More consumer protections too. Kentucky is reining in payday lending shops. Texas will allow tenants in multifamily dwellings to break their rental leases without liability in instances of domestic abuse or sexual crimes. Also, Colorado, Oregon and other states recently passed a spate of animal welfare legislation aimed at farmers. Several states have passed or are close to passing legislation intended to limit driver distractions, such as banning texting and handheld cell phone use while driving. Many states also are taking legislative steps to curb child obesity.
Twenty-five states are cracking down on a wave of scrap metal theft by tightening reporting requirements for scrap dealers and hiking fines on metal thieves.
California has stepped ahead of Washington in passing its own landmark greenhouse gas emissions law aimed at cutting pollution statewide. It may be years before Washington passes a national emissions curbing law.
To save money, Washington state is eliminating dozens of state programs and policy boards.

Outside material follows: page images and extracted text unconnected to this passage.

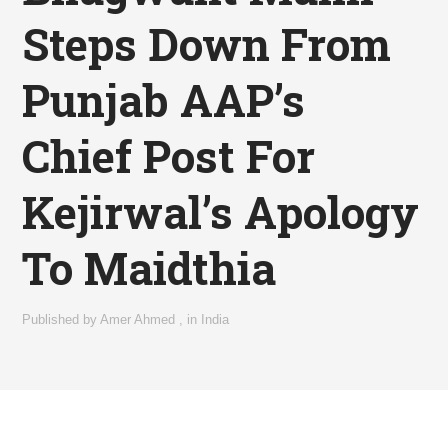
Steps Down From
Punjab AAP’s
Chief Post For
Kejirwal’s Apology
To Maidthia
Published by
Amer Ahmed
,
in
India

Michigan is consolidating several large agencies, saving tens of millions of dollars in overhead costs. Utah has started a one-year pilot program requiring most state employees to work four-day weeks, saving on the state’s energy costs.
Elsewhere, Georgia is setting strict water conservation rules for state agencies and several cities as part of its own effort to cut costs. Florida is considering doing some of the same things Georgia is doing on water-saving issues.